Há ideia equivocada de que coisas estão piorando, diz presidente do conselho de segurança pública

Apesar da queda de Crimes Violentos Letais Intencionais, especialistas afirmam que os valores ainda são altos

Continue lendo...

Apesar das pesquisas indicando que a segurança pública figura entre as maiores preocupações dos brasileiros, o recém-eleito presidente do Consesp (Conselho Nacional de Secretários de Segurança Pública), Sandro Avelar, diz que existe na população uma ideia equivocada de que as coisas estão piorando na área.

Secretário de Segurança Pública do Distrito Federal, ele foi escolhido para liderar o grupo nesta sexta-feira (15), durante assembleia realizada em Florianópolis (SC), para um mandato de um ano.

Pesquisa Datafolha publicada em 7 de dezembro apontou a segurança como o segundo tema de maior preocupação dos brasileiros. Apesar da queda de Crimes Violentos Letais Intencionais (homicídio, lesão corporal seguida de morte, latrocínio) em 2023 em comparação com o ano anterior, especialistas afirmam que os valores ainda são altos.
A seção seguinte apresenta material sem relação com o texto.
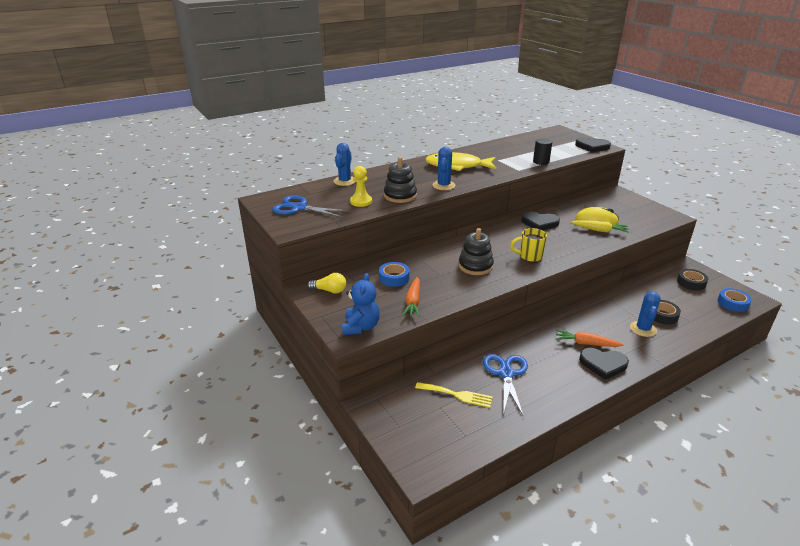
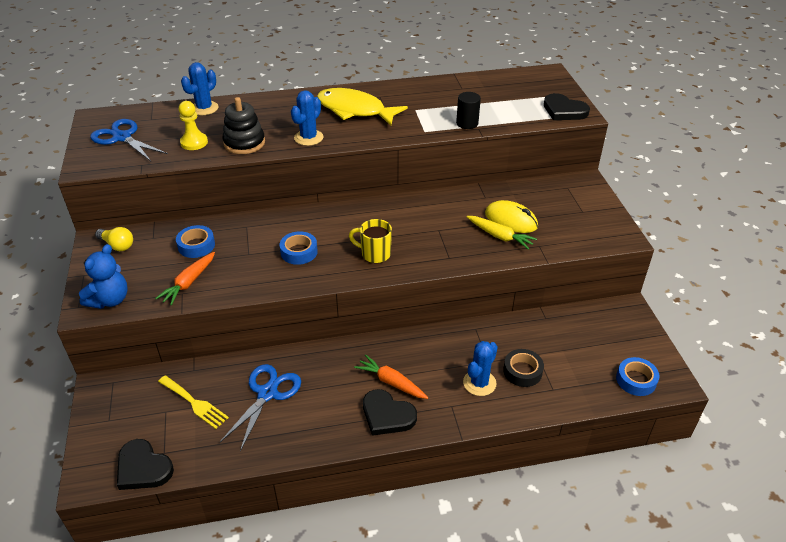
camera: 20 degrees right, 10 degrees up
black stacking toy [458,228,494,275] -> blue tape [280,231,318,265]
black heart [521,211,560,230] -> black heart moved to [117,439,174,490]
black tape [677,269,708,291] -> none

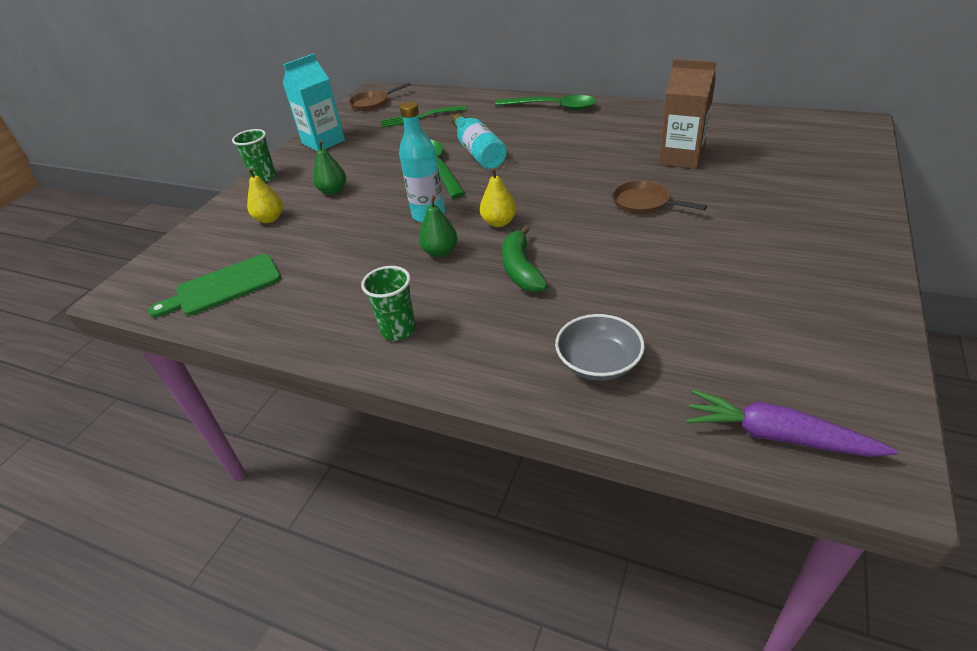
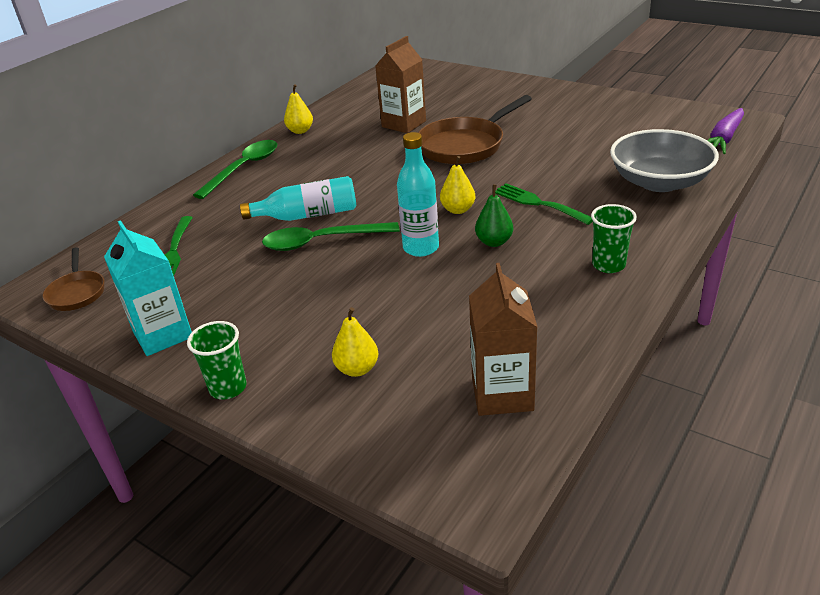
camera: 80 degrees left, 5 degrees down
green cutting board [148,254,281,318] -> brown carton [469,263,537,416]
green pear [313,140,346,195] -> none
green banana [502,225,548,293] -> green fork [495,183,593,225]
grey bowl [555,314,645,381] -> grey bowl [610,129,719,192], size x1.66
brown pan [613,180,707,214] -> brown pan [418,95,532,165], size x1.83
none -> yellow pear [284,84,313,134]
"Muitas vezes fica a ideia de forma equivocada que as coisas estão piorando quando, na verdade, embora ainda exista um problema, a situação tem melhorado a cada ano", disse.
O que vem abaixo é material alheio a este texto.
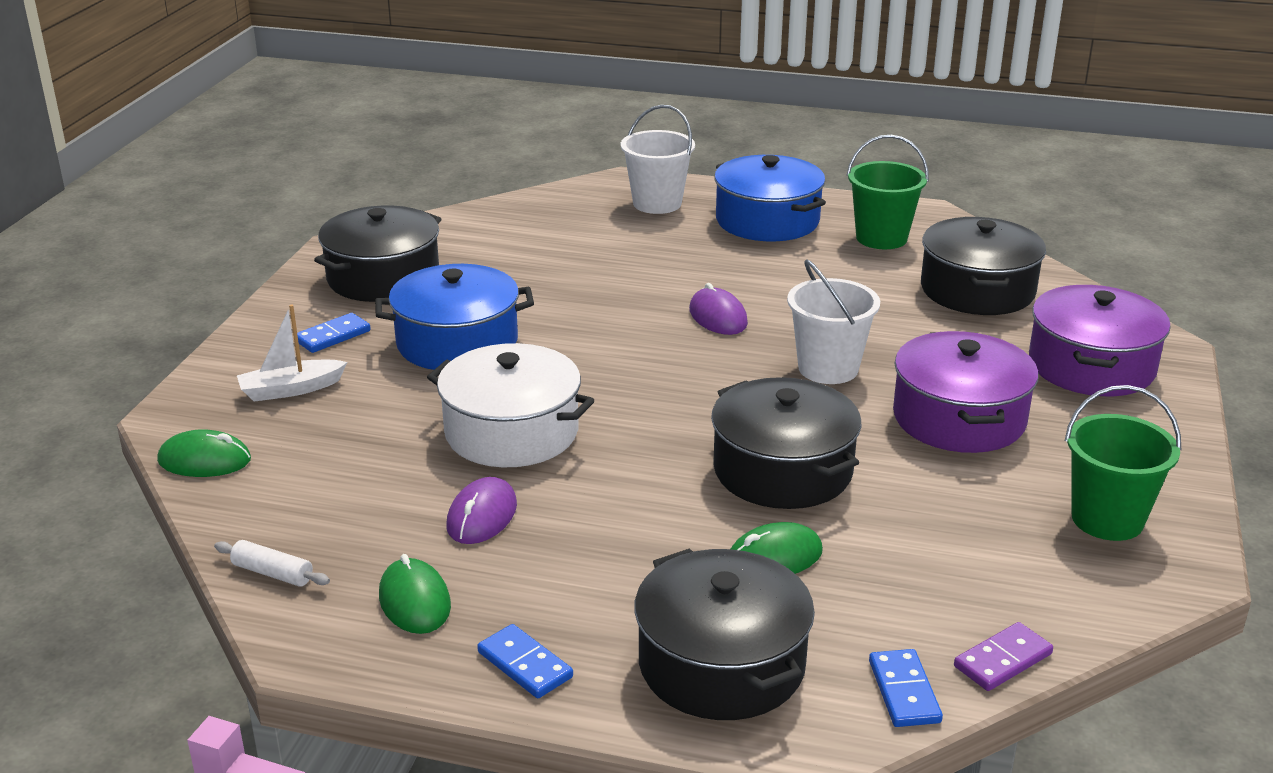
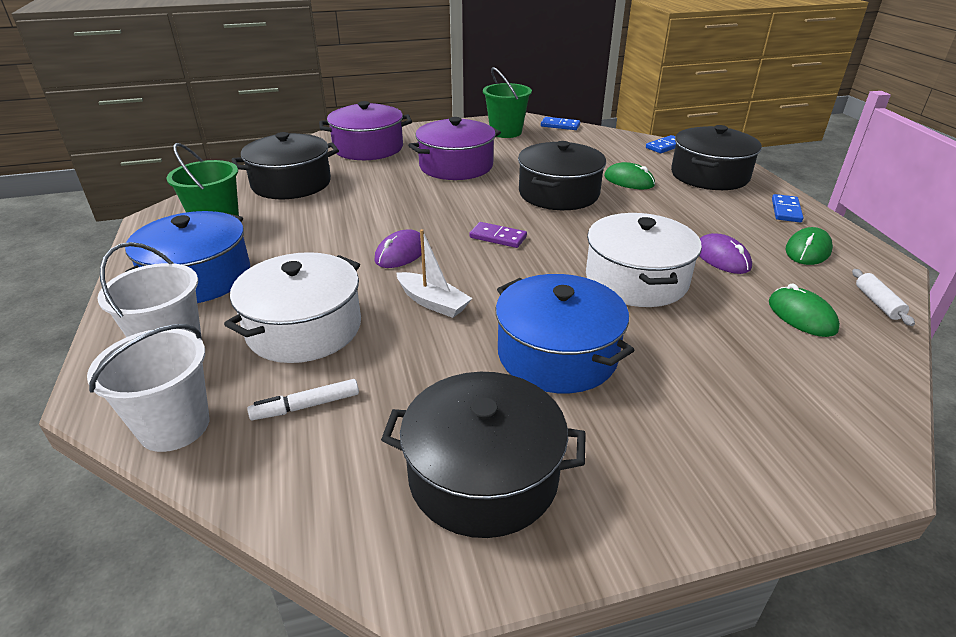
camera: 120 degrees left, 5 degrees up
green mouse [157,429,251,477] -> green mouse moved to [769,283,840,337]
white boat [237,304,347,402] -> white boat moved to [396,229,472,318]
blue domino [297,313,371,353] -> blue domino moved to [541,117,580,130]
purple mouse [446,477,517,544] -> purple mouse turned 75 degrees clockwise [699,233,752,274]
white bucket [787,259,880,384] -> white bucket moved to [87,324,209,452]
purple domino [954,622,1053,691] -> purple domino moved to [469,222,527,248]
none -> white pot [224,252,361,363]
none -> white marker [247,379,359,420]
Pergunta - Qual o foco da sua gestão?

Sandro Avelar - A gente percebe que há temas que são de interesse de todos os estados, eventualmente você tem alguns estados com algumas particularidades. Por exemplo, o feminicídio é um tema que preocupa a todos porque os dados vem na contramão dos números de mortes violentas intencionais.São questões de âmbito nacional em que as soluções são transversais e não dependem somente da segurança pública, mas de transparência para que sociedade civil, imprensa ajudem também de alguma forma.

P. - Qual o principal problema que enxerga na segurança pública?
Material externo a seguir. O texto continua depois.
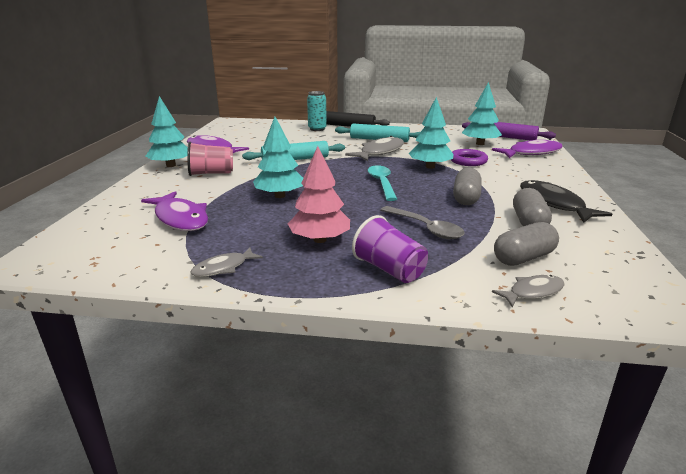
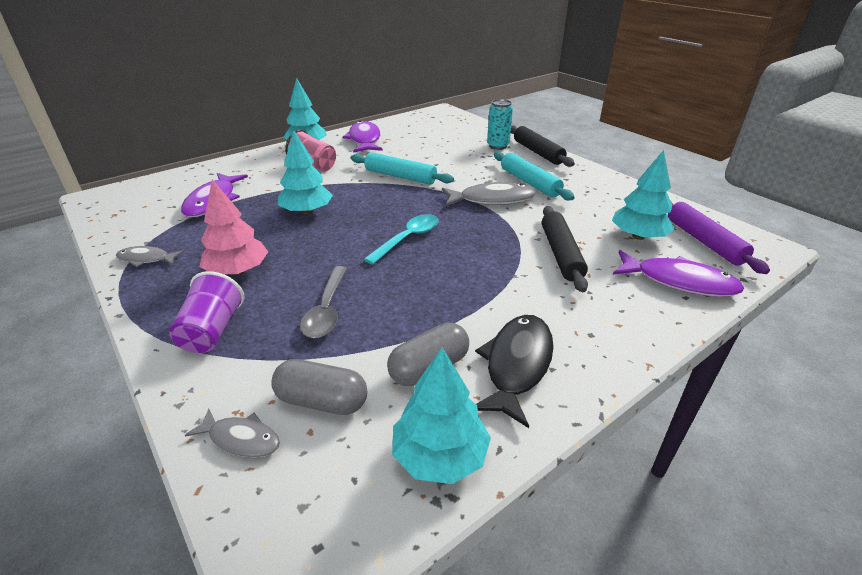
camera: 45 degrees right, 10 degrees up
turquoise tree [409,97,453,169] -> turquoise tree moved to [392,347,491,484]
purple ring [451,149,488,166] -> black rolling pin [542,206,588,292]
grey capsule [453,168,482,205] -> none

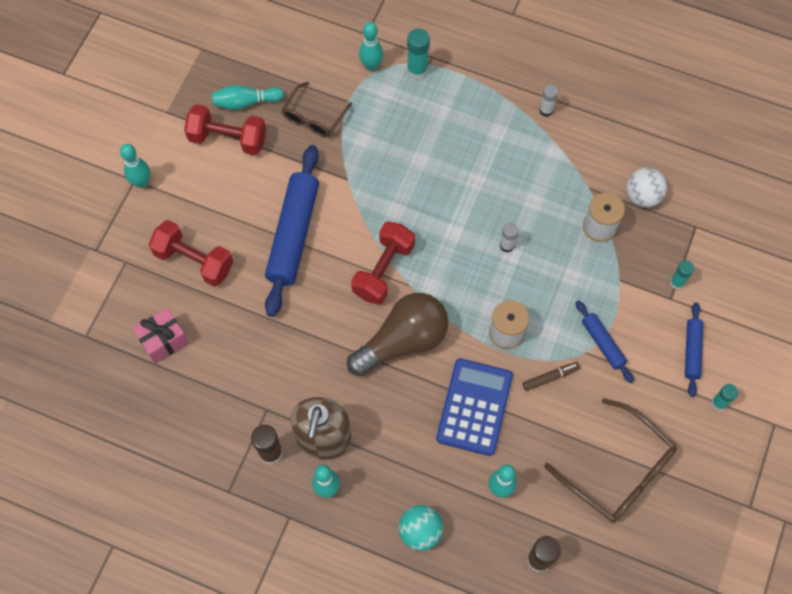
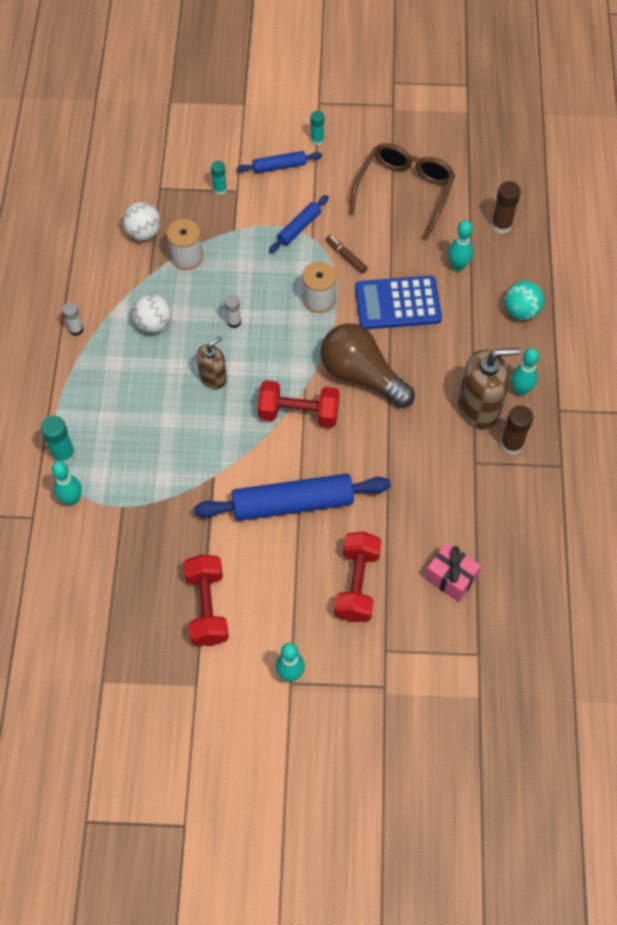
camera: 110 degrees left, 5 degrees down
turquoise bowling pin [212,85,284,110] -> none
brown glasses [282,82,352,137] -> none
none -> white ball [132,294,172,333]
none -> brown soap dispenser [197,336,227,389]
S. A. - Talvez seja justamente essa necessidade de participação de pessoas que atuam na segurança pública no dia a dia. É importante a integração por partes de todos os atores no âmbito municipal, estadual e federal da segurança pública, além de outras áreas para construir soluções em conjunto.

P. - O grupo pensa em trabalhar na discussão do combate ao crime organizado, violência de gênero?

S. A. - Sem dúvida. Não existe nenhum estado do país que não tenha preocupação com o crime organizado e com a violência de gênero. Então são duas pautas comuns e com certeza vão ser tratadas com prioridade.

P. - As pesquisas mostram que a população está preocupada com a segurança pública. O senhor enxerga que a segurança pública tem melhorado ou piorado?

S. A. - Os números mostram uma tendência de melhora. Os crimes violentos letais intencionais que envolvem homicídio, tentativa de homicídio, latrocínio têm caído no Brasil. Por outro lado, a gente tem crimes como o feminicídio que cresceram. Então, é preciso que haja um trabalho para que todos possam contribuir.

P. - O caso dos dois presos que fugiram do presídio federal de Mossoró pode ser visto como negativo para o país?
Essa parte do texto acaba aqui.